_Task directions:_
Nothing but the lines from the one containing "134,118 149,161 159,180" through the final line of the data should be repeated, and each must be exact.

Start of Data to use

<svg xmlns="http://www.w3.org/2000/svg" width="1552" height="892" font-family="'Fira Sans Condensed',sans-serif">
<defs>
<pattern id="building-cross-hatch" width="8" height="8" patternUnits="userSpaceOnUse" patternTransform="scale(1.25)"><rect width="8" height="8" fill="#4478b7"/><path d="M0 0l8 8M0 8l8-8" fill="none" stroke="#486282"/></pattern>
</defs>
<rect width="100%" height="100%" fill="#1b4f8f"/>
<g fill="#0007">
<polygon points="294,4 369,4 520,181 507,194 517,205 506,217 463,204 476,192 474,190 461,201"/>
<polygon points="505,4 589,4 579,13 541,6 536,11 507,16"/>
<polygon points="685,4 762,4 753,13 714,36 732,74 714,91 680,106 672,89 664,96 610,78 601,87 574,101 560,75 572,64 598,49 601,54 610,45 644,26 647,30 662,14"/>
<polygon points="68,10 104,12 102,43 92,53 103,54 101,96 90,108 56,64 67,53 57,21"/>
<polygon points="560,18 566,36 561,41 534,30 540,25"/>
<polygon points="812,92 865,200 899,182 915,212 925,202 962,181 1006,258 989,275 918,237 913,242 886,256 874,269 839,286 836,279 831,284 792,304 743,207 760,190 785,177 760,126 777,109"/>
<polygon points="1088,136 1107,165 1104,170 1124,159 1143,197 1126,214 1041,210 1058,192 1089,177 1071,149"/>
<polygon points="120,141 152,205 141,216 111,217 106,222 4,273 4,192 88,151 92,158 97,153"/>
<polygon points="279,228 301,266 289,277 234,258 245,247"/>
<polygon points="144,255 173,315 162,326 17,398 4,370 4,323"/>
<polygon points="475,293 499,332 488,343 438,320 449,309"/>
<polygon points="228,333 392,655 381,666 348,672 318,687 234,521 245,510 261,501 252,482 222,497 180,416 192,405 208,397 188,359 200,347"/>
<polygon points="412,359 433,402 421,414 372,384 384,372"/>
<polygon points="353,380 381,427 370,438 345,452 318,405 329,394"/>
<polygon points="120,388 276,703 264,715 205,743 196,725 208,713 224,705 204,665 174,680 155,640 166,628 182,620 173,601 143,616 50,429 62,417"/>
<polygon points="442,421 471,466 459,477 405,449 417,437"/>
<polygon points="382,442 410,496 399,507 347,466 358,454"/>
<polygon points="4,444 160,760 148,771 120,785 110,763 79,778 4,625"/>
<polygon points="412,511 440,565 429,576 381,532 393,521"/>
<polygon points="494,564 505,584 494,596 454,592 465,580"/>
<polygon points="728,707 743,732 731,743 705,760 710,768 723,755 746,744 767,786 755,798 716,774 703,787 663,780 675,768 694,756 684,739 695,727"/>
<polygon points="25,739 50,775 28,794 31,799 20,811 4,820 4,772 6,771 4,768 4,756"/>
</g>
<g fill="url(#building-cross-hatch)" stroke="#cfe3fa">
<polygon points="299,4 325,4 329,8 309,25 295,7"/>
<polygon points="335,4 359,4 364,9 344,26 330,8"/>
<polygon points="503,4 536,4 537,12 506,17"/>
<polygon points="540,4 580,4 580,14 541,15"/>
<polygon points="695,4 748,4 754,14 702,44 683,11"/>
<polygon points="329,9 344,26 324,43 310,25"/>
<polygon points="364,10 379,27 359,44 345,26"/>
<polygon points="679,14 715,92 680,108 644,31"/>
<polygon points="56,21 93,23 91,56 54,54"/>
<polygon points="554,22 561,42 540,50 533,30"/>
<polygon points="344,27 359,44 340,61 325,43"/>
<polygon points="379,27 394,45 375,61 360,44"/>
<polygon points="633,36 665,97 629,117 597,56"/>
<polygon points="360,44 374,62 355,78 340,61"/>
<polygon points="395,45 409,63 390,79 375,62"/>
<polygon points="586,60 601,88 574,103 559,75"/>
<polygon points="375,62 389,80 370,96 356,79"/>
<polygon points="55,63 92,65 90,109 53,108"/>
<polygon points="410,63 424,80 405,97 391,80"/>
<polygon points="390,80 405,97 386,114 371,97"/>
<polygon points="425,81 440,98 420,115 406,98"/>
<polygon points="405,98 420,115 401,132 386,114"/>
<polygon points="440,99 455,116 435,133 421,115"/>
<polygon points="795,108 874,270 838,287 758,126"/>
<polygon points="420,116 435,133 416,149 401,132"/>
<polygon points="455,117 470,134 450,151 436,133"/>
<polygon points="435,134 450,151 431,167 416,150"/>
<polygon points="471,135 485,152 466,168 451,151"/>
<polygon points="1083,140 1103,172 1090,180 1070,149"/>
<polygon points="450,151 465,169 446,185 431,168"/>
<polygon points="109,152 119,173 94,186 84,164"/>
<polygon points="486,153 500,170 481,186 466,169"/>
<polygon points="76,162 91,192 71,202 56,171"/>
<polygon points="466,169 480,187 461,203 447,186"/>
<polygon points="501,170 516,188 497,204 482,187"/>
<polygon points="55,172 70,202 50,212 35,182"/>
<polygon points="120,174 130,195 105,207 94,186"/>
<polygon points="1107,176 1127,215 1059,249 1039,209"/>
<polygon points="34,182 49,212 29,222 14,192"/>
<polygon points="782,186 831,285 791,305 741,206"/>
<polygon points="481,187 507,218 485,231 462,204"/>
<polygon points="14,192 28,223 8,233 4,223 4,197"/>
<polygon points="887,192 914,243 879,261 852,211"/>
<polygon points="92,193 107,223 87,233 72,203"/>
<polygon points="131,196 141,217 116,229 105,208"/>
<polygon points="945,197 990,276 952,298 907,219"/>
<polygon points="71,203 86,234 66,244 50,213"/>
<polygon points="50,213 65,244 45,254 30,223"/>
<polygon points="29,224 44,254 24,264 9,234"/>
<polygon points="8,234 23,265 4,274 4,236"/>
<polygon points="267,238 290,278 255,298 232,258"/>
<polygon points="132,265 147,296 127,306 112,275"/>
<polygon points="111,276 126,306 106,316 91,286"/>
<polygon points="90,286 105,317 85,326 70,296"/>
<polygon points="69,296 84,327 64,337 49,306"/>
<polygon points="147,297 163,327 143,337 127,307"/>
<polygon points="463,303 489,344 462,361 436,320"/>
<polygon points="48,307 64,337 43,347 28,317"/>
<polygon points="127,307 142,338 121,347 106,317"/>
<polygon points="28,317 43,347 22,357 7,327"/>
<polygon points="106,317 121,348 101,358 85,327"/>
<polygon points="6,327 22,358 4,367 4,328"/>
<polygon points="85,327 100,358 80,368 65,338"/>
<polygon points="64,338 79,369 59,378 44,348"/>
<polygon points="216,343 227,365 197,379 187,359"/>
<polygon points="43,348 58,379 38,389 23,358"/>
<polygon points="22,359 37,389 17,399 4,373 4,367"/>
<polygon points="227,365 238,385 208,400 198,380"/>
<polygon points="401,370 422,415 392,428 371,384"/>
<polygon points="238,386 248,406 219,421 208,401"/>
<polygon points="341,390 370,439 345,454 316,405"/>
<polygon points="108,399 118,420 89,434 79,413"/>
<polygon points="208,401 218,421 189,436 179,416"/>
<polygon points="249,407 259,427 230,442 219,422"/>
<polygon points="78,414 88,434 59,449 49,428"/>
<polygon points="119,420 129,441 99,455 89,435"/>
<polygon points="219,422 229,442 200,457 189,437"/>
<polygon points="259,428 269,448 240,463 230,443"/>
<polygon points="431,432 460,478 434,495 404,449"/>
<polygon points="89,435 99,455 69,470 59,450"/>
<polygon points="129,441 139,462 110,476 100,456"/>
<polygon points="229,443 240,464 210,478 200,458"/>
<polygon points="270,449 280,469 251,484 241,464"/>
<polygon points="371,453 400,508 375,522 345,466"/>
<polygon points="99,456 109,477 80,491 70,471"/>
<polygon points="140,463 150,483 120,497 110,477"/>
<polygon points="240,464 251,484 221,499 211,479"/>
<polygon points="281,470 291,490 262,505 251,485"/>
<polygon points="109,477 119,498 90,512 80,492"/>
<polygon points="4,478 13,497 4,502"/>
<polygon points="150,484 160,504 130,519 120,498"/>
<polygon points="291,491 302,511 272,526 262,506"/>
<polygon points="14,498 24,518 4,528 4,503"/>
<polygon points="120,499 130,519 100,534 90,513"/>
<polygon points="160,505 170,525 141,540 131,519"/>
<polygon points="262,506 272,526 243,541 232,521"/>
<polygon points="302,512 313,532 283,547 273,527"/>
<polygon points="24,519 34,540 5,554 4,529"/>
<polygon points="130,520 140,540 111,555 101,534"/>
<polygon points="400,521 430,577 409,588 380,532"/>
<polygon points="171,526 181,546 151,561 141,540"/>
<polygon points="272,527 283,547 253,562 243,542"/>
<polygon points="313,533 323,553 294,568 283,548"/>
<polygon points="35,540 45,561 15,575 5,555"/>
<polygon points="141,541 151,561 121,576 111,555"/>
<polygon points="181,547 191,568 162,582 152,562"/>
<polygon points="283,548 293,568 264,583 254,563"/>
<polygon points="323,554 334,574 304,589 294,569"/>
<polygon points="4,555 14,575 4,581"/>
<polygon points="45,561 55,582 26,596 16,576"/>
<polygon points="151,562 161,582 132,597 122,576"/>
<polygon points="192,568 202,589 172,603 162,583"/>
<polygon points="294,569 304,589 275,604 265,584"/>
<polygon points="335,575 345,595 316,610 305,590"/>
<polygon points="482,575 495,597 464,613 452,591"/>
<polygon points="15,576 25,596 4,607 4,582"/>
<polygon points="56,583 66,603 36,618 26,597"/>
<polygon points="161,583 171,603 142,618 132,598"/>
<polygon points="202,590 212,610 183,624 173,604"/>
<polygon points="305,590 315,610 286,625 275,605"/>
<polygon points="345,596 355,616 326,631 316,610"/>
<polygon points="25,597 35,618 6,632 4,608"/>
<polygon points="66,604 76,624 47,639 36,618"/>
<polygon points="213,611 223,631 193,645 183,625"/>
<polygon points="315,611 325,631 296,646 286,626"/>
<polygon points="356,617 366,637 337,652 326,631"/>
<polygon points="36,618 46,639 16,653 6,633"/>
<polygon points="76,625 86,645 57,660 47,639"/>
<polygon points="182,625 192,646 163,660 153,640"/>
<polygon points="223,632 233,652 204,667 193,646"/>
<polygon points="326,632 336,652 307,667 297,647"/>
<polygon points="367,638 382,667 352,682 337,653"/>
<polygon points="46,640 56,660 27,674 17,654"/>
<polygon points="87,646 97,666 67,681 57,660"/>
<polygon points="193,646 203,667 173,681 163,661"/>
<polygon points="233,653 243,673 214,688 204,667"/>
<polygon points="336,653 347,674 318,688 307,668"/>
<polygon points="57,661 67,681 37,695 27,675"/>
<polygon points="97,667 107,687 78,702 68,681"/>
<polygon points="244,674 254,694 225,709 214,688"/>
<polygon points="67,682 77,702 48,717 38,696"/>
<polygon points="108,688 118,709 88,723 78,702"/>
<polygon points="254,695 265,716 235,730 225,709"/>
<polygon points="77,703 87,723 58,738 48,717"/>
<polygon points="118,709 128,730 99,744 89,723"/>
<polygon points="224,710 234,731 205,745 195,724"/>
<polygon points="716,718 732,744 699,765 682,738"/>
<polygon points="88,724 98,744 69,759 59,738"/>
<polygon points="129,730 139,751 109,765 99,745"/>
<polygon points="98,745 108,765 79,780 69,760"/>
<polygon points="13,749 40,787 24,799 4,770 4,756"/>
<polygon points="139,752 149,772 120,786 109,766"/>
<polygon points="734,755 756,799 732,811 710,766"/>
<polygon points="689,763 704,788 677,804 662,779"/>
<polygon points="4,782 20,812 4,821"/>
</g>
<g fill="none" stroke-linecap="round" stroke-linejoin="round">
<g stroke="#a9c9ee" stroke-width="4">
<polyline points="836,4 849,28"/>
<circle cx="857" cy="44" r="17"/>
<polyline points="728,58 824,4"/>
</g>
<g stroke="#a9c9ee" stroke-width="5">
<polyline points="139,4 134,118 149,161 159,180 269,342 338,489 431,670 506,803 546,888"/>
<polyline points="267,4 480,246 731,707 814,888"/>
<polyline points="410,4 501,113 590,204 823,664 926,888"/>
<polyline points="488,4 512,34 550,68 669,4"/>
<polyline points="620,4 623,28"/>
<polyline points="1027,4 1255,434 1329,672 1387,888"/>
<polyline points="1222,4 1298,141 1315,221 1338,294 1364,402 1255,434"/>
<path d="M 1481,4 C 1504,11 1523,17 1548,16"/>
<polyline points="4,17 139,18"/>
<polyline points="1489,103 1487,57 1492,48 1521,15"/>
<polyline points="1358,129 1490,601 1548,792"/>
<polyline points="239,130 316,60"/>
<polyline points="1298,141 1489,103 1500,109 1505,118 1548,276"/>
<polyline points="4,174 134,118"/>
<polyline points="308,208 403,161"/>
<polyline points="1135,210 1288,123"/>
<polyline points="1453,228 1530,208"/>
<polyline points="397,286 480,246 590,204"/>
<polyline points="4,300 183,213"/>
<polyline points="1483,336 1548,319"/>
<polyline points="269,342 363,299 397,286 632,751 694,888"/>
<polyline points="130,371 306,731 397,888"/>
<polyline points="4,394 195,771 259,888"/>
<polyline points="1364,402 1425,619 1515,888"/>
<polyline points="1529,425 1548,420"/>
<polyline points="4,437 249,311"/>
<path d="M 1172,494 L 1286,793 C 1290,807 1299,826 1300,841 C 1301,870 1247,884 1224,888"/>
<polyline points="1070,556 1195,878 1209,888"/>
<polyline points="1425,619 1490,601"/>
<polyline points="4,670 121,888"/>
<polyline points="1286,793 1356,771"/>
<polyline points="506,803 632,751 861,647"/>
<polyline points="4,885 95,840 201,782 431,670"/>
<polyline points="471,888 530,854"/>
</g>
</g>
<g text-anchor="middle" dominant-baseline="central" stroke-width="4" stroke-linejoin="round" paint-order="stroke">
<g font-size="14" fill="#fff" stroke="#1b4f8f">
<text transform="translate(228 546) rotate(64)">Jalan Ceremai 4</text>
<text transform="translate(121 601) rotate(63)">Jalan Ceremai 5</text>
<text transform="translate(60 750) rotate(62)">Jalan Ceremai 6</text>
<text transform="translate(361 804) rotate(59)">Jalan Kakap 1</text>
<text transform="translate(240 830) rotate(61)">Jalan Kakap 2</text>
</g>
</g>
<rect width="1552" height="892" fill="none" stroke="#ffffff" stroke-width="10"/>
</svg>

End of Data to use

_Solution to this task:_
<polyline points="139,4 134,118 149,161 159,180 269,342 338,489 431,670 506,803 546,888"/>
<polyline points="267,4 480,246 731,707 814,888"/>
<polyline points="410,4 501,113 590,204 823,664 926,888"/>
<polyline points="488,4 512,34 550,68 669,4"/>
<polyline points="620,4 623,28"/>
<polyline points="1027,4 1255,434 1329,672 1387,888"/>
<polyline points="1222,4 1298,141 1315,221 1338,294 1364,402 1255,434"/>
<path d="M 1481,4 C 1504,11 1523,17 1548,16"/>
<polyline points="4,17 139,18"/>
<polyline points="1489,103 1487,57 1492,48 1521,15"/>
<polyline points="1358,129 1490,601 1548,792"/>
<polyline points="239,130 316,60"/>
<polyline points="1298,141 1489,103 1500,109 1505,118 1548,276"/>
<polyline points="4,174 134,118"/>
<polyline points="308,208 403,161"/>
<polyline points="1135,210 1288,123"/>
<polyline points="1453,228 1530,208"/>
<polyline points="397,286 480,246 590,204"/>
<polyline points="4,300 183,213"/>
<polyline points="1483,336 1548,319"/>
<polyline points="269,342 363,299 397,286 632,751 694,888"/>
<polyline points="130,371 306,731 397,888"/>
<polyline points="4,394 195,771 259,888"/>
<polyline points="1364,402 1425,619 1515,888"/>
<polyline points="1529,425 1548,420"/>
<polyline points="4,437 249,311"/>
<path d="M 1172,494 L 1286,793 C 1290,807 1299,826 1300,841 C 1301,870 1247,884 1224,888"/>
<polyline points="1070,556 1195,878 1209,888"/>
<polyline points="1425,619 1490,601"/>
<polyline points="4,670 121,888"/>
<polyline points="1286,793 1356,771"/>
<polyline points="506,803 632,751 861,647"/>
<polyline points="4,885 95,840 201,782 431,670"/>
<polyline points="471,888 530,854"/>
</g>
</g>
<g text-anchor="middle" dominant-baseline="central" stroke-width="4" stroke-linejoin="round" paint-order="stroke">
<g font-size="14" fill="#fff" stroke="#1b4f8f">
<text transform="translate(228 546) rotate(64)">Jalan Ceremai 4</text>
<text transform="translate(121 601) rotate(63)">Jalan Ceremai 5</text>
<text transform="translate(60 750) rotate(62)">Jalan Ceremai 6</text>
<text transform="translate(361 804) rotate(59)">Jalan Kakap 1</text>
<text transform="translate(240 830) rotate(61)">Jalan Kakap 2</text>
</g>
</g>
<rect width="1552" height="892" fill="none" stroke="#ffffff" stroke-width="10"/>
</svg>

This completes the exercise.